Rewrite the stretch from the start of the records through the line containing "東京都渋谷区道玄坂1-12-1 渋谷マークシティ ウエスト23F" as a JSON list of strings with one string per line. Skip blank lines and leave the pictures out.

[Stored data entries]
....
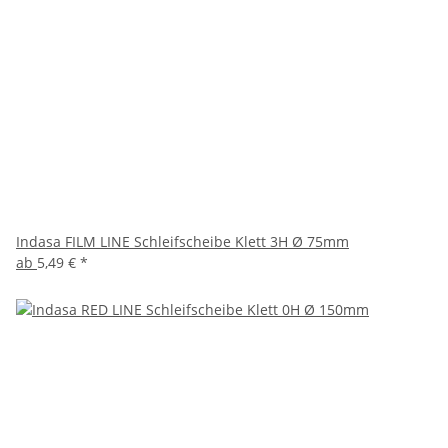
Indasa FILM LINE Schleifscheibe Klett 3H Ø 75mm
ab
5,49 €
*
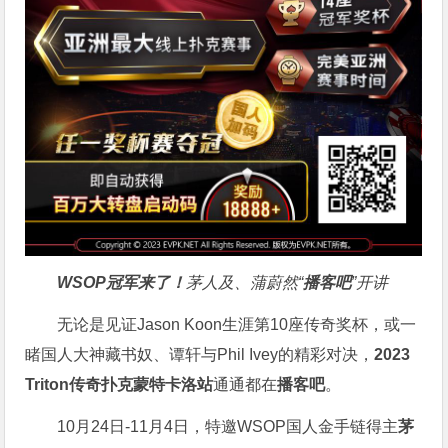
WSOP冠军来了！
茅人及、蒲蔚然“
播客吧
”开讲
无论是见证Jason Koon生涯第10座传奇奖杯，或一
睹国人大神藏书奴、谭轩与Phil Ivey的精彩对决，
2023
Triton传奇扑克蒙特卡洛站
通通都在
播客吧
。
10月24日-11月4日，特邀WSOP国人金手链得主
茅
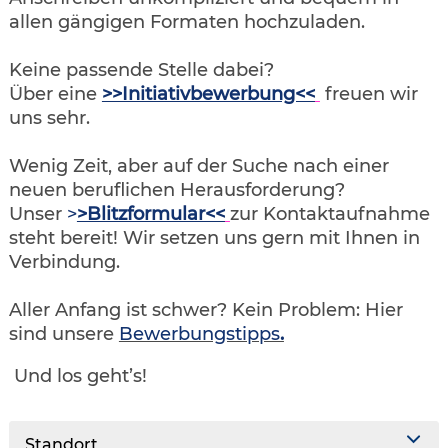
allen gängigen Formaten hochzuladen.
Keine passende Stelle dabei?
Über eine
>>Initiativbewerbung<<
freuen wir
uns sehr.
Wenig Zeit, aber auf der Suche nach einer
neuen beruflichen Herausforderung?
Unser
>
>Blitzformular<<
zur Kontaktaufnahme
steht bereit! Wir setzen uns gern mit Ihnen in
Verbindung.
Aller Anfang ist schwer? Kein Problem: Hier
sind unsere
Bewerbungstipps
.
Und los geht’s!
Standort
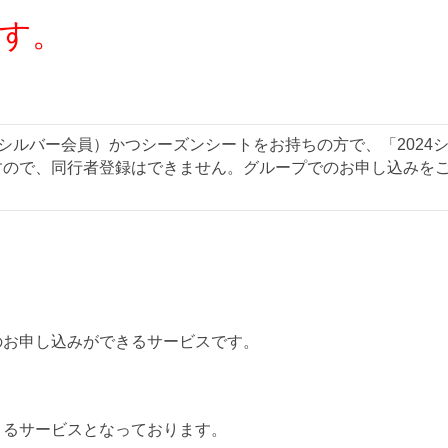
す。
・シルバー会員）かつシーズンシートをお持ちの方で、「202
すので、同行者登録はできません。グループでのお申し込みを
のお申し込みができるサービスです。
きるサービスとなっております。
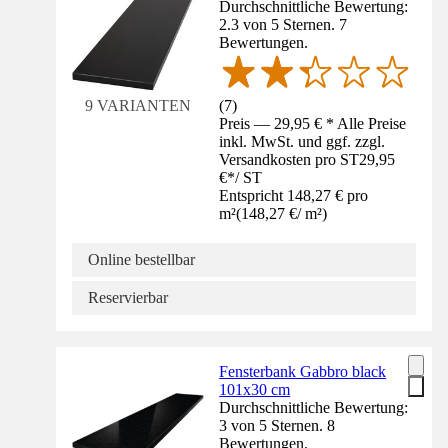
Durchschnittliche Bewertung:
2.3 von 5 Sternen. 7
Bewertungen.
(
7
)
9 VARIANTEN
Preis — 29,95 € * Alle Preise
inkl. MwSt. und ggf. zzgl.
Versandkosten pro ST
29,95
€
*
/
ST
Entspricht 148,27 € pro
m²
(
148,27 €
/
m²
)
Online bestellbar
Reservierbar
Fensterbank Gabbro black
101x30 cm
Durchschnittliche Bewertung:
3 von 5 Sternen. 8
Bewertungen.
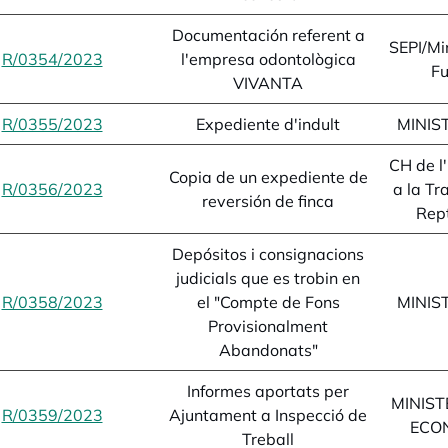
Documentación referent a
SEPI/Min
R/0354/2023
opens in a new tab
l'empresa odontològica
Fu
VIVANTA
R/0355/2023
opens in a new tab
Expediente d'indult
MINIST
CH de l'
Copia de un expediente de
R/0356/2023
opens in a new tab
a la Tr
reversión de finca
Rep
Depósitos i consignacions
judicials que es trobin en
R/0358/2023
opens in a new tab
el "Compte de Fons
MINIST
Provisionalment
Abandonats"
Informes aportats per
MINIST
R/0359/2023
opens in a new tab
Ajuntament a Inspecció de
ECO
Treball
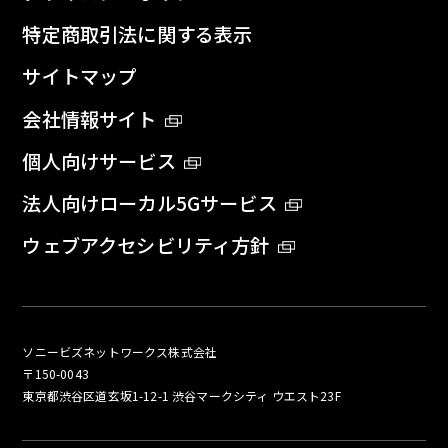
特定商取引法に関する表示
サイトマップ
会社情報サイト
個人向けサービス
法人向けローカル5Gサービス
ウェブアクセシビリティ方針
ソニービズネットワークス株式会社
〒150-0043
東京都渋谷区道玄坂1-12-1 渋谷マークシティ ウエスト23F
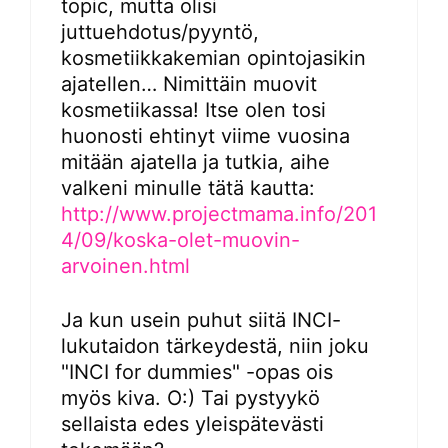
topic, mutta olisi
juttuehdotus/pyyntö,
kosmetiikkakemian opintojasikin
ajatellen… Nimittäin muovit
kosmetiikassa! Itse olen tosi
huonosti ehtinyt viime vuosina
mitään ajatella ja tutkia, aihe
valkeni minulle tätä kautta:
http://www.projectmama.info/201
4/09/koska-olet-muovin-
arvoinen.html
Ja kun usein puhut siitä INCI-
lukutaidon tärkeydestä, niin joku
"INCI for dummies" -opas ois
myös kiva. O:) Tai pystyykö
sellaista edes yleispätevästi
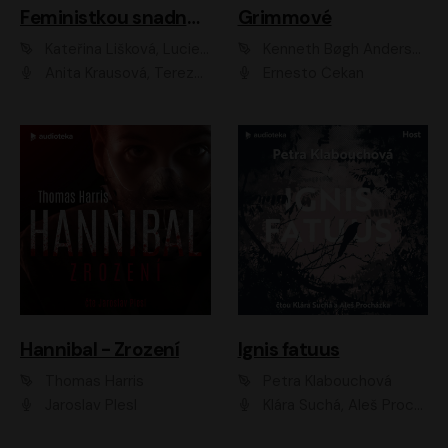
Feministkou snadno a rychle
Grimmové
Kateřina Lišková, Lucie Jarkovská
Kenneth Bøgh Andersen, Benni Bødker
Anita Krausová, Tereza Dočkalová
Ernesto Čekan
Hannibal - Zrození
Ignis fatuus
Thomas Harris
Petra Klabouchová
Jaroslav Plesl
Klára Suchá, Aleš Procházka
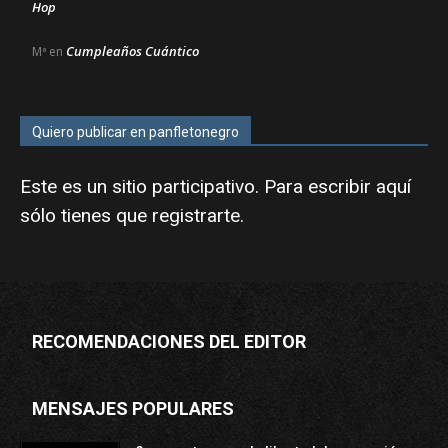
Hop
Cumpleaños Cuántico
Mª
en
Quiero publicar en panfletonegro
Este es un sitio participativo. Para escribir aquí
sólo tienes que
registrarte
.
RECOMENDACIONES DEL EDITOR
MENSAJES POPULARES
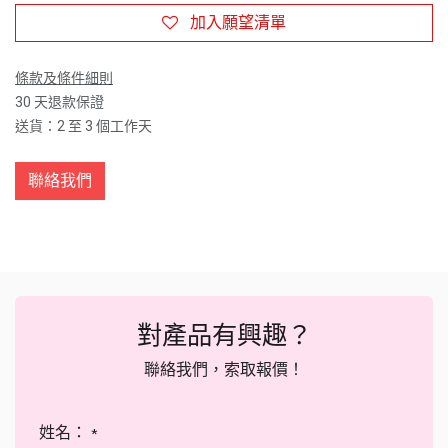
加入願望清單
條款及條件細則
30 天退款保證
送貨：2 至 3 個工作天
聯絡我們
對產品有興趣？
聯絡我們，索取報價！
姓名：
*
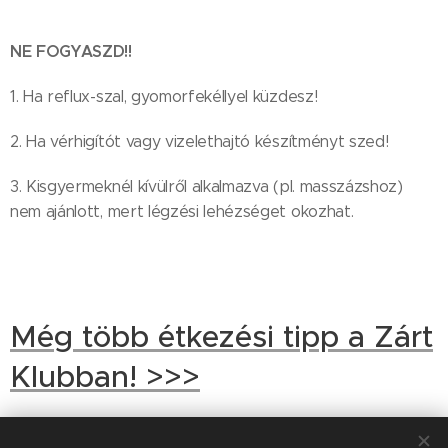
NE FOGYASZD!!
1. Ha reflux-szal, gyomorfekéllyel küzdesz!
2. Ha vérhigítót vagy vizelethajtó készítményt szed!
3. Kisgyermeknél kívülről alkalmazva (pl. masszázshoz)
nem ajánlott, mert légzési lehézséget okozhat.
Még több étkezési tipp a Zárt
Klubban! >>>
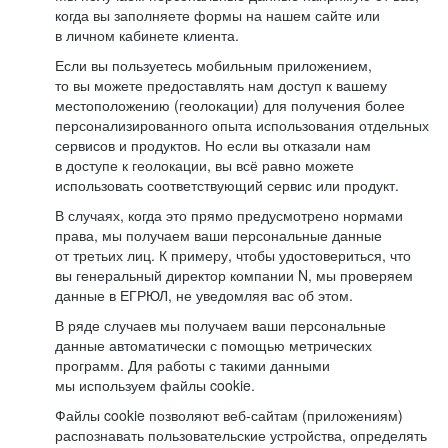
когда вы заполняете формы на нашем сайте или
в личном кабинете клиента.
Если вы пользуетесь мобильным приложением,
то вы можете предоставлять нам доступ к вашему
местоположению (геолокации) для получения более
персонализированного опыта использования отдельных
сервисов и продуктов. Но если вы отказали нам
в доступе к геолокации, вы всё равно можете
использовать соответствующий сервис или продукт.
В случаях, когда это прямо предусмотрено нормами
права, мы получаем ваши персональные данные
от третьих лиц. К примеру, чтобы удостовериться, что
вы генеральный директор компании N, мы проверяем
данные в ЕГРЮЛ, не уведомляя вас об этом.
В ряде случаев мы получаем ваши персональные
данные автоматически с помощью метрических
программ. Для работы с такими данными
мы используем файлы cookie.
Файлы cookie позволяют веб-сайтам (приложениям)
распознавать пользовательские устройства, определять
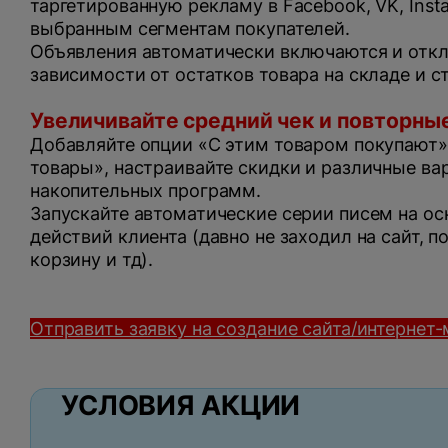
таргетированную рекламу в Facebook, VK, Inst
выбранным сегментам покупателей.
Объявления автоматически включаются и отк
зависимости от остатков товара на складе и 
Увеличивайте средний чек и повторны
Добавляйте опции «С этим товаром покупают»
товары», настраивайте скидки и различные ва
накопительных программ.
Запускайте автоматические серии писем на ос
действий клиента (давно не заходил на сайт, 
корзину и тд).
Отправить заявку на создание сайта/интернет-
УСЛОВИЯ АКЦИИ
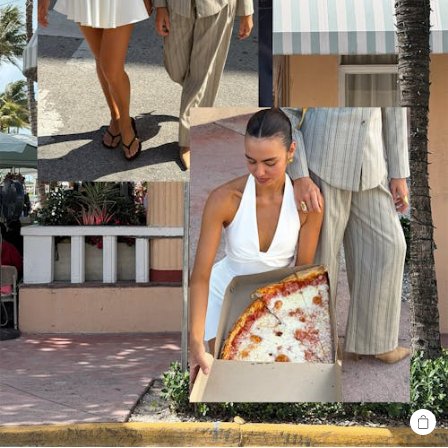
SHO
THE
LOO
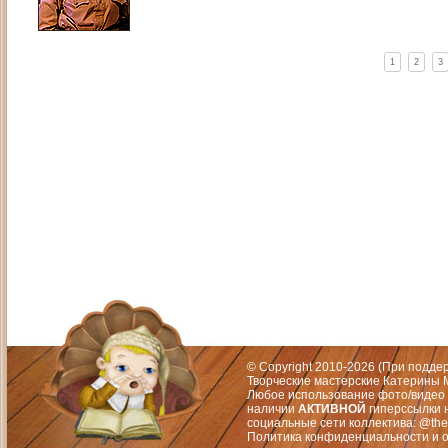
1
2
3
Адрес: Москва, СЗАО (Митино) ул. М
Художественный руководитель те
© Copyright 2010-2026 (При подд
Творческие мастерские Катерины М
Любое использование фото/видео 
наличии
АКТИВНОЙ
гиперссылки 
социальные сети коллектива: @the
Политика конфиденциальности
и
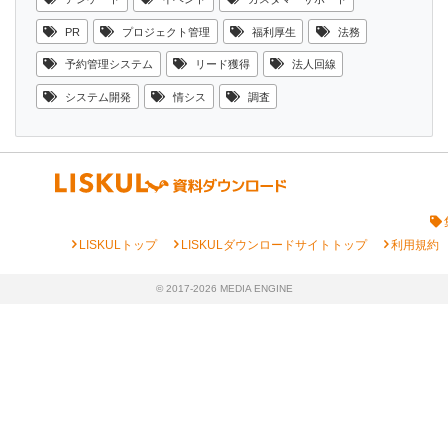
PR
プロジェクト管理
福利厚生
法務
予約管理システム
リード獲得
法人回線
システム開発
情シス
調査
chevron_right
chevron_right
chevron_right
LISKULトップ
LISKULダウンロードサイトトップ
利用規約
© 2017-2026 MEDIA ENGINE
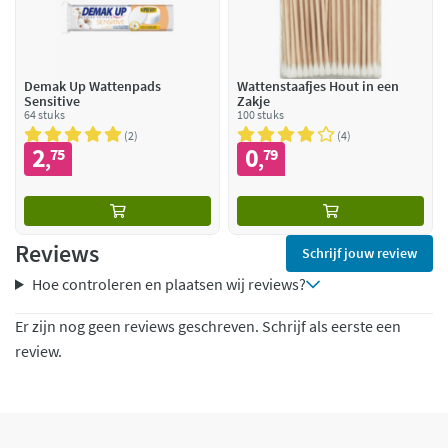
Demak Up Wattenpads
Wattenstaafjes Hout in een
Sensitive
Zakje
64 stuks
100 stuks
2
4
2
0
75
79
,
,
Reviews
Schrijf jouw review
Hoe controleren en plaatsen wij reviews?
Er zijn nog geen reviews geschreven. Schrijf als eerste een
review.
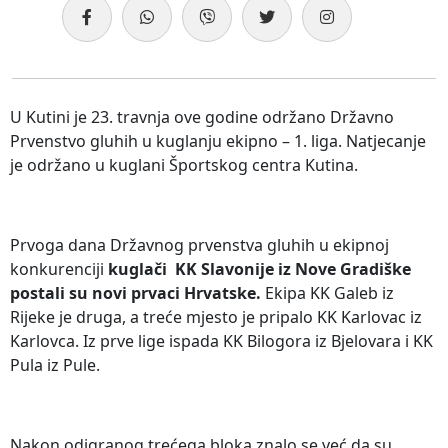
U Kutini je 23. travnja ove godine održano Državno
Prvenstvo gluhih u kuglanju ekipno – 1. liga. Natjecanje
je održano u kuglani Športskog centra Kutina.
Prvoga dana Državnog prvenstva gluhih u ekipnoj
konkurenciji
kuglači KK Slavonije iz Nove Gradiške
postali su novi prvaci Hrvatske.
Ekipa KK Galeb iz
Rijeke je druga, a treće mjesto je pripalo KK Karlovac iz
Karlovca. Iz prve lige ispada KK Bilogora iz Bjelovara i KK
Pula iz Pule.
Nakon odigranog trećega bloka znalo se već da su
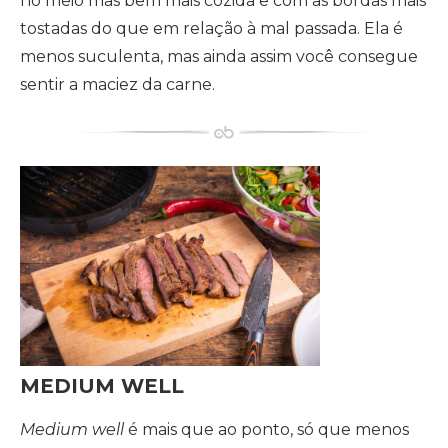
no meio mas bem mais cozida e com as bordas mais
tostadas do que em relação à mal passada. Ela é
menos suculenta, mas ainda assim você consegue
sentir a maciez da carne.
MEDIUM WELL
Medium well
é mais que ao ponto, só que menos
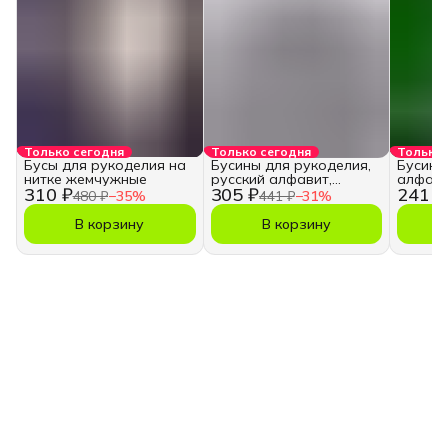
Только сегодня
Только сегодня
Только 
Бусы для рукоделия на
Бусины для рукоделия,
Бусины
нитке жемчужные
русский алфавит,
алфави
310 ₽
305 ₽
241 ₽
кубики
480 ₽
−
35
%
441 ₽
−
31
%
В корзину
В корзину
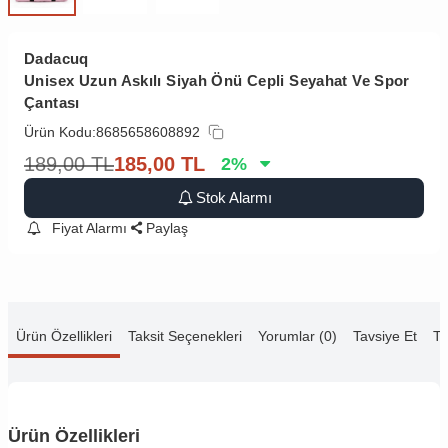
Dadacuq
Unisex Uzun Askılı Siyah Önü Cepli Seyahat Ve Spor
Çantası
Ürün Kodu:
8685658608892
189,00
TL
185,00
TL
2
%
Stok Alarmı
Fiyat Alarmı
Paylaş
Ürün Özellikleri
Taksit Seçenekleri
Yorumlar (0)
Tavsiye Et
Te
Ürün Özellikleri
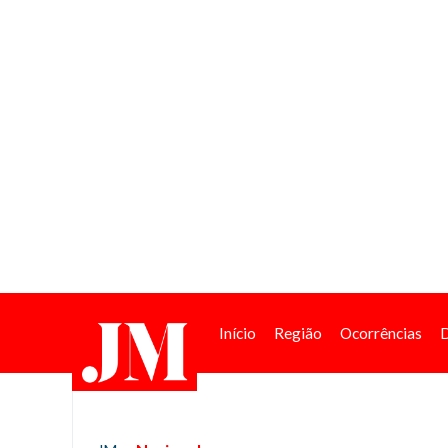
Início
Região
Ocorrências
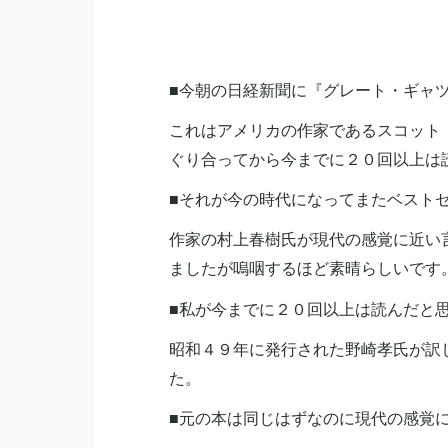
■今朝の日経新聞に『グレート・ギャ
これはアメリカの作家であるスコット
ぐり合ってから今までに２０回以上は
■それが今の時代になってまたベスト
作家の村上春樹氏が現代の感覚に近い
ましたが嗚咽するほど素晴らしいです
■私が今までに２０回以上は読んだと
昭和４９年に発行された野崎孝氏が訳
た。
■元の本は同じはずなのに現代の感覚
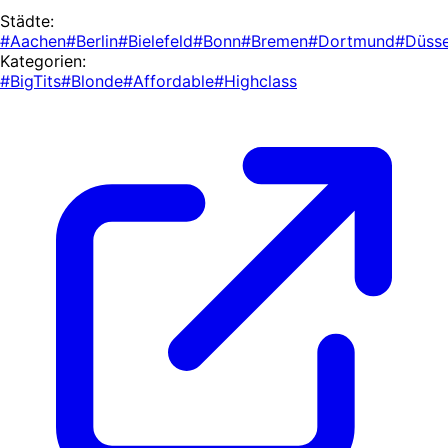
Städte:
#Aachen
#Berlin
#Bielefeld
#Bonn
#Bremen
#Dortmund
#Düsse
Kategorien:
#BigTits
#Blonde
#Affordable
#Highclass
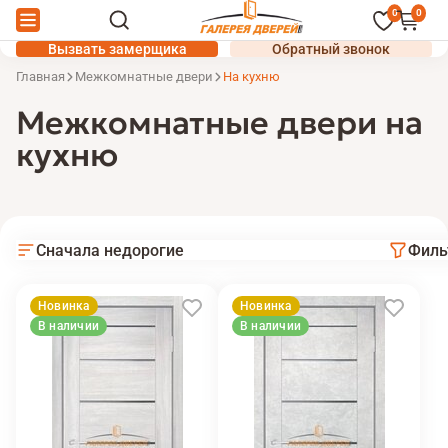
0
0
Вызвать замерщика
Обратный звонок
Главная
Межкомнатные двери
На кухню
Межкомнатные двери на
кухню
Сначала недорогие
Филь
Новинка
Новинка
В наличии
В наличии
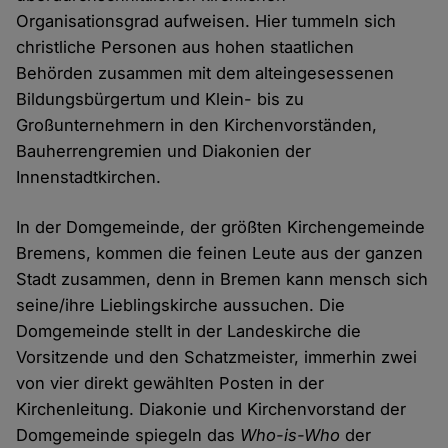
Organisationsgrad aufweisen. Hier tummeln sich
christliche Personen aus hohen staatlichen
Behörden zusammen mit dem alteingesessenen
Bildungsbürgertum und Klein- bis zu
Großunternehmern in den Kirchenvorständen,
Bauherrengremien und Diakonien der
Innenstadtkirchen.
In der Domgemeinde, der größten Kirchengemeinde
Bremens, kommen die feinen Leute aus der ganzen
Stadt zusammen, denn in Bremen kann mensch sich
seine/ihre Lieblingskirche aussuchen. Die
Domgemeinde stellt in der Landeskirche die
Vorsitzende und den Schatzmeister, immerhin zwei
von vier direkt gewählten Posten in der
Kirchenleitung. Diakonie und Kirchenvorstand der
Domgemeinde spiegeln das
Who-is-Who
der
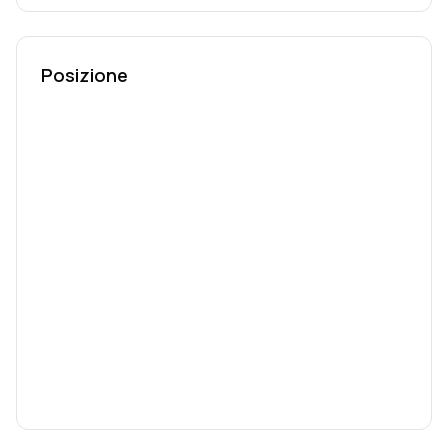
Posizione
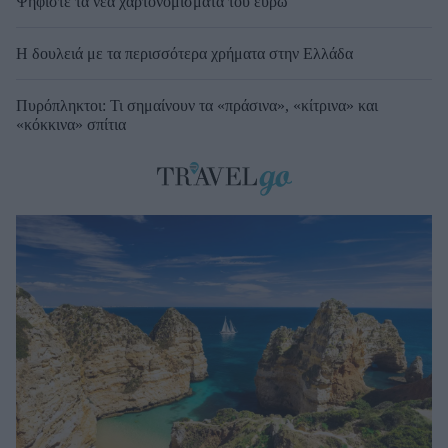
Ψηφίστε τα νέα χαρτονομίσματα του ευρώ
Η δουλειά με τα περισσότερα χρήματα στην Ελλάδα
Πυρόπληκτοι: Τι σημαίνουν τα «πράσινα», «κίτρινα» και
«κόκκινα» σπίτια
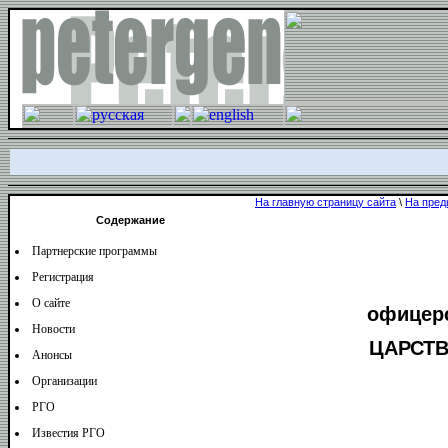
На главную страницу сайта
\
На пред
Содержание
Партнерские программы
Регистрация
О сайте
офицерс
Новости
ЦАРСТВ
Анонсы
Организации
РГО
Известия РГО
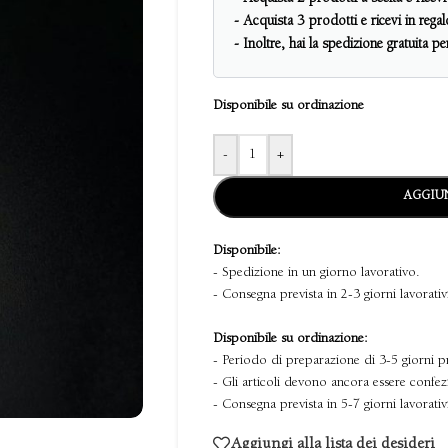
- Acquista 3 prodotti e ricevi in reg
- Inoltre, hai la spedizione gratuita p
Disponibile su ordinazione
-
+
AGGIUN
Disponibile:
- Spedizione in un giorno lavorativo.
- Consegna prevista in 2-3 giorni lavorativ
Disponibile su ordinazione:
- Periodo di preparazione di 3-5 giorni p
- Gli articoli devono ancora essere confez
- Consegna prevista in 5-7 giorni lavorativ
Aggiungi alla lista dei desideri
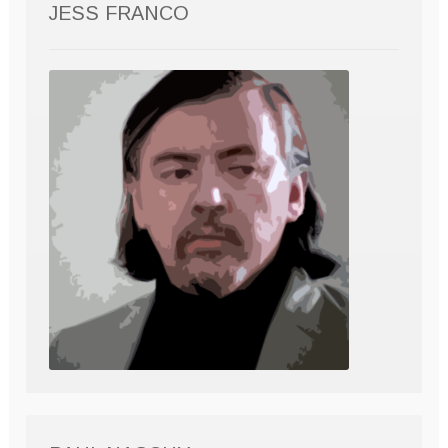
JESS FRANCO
....
## WRITTEN ANSWER
[
  "Indasa FILM LINE Schleifscheibe Klett 3H Ø 75mm",
  "ab",
  "5,49 €",
  "*",
  "WSOP冠军来了！",
  "茅人及、蒲蔚然“",
  "播客吧",
  "”开讲",
  "无论是见证Jason Koon生涯第10座传奇奖杯，或一",
  "睹国人大神藏书奴、谭轩与Phil Ivey的精彩对决，",
  "2023",
  "Triton传奇扑克蒙特卡洛站",
  "通通都在",
  "播客吧",
  "。",
  "10月24日-11月4日，特邀WSOP国人金手链得主",
  "茅",
  "allen gängigen Formaten hochzuladen.",
  "Keine passende Stelle dabei?",
  "Über eine",
  ">>Initiativbewerbung<<",
  "freuen wir",
  "uns sehr.",
  "Wenig Zeit, aber auf der Suche nach einer",
  "neuen beruflichen Herausforderung?",
  "Unser",
  ">",
  ">Blitzformular<<",
  "zur Kontaktaufnahme",
  "steht bereit! Wir setzen uns gern mit Ihnen in",
  "Verbindung.",
  "Aller Anfang ist schwer? Kein Problem: Hier",
  "sind unsere",
  "Bewerbungstipps",
  ".",
  "Und los geht’s!",
  "Standort",
  "す。",
  "・シルバー会員）かつシーズンシートをお持ちの方で、「202",
  "すので、同行者登録はできません。グループでのお申し込みを",
  "のお申し込みができるサービスです。",
  "きるサービスとなっております。",
  "Durchschnittliche Bewertung:",
  "2.3 von 5 Sternen. 7",
  "Bewertungen.",
  "(",
  "7",
  ")",
  "9 VARIANTEN",
  "Preis — 29,95 € * Alle Preise",
  "inkl. MwSt. und ggf. zzgl.",
  "Versandkosten pro ST",
  "29,95",
  "€",
  "*",
  "/",
  "ST",
  "Entspricht 148,27 € pro",
  "m²",
  "(",
  "148,27 €",
  "/",
  "m²",
  ")",
  "Online bestellbar",
  "Reservierbar",
  "Fensterbank Gabbro black",
  "101x30 cm",
  "Durchschnittliche Bewertung:",
  "3 von 5 Sternen. 8",
  "Bewertungen.",
  "Documentación referent a",
  "SEPI/Min",
  "R/0354/2023",
  "opens in a new tab",
  "l'empresa odontològica",
  "Fu",
  "VIVANTA",
  "R/0355/2023",
  "opens in a new tab",
  "Expediente d'indult",
  "MINIST",
  "CH de l'",
  "Copia de un expediente de",
  "R/0356/2023",
  "opens in a new tab",
  "a la Tr",
  "reversión de finca",
  "Rep",
  "Depósitos i consignacions",
  "judicials que es trobin en",
  "R/0358/2023",
  "opens in a new tab",
  "el \"Compte de Fons",
  "MINIST",
  "Provisionalment",
  "Abandonats\"",
  "Informes aportats per",
  "MINIST",
  "R/0359/2023",
  "opens in a new tab",
  "Ajuntament a Inspecció de",
  "ECO",
  "Treball",
  "特定商取引法に関する表示",
  "サイトマップ",
  "会社情報サイト",
  "個人向けサービス",
  "法人向けローカル5Gサービス",
  "ウェブアクセシビリティ方針",
  "ソニービズネットワークス株式会社",
  "〒150-0043",
  "東京都渋谷区道玄坂1-12-1 渋谷マークシティ ウエスト23F"
]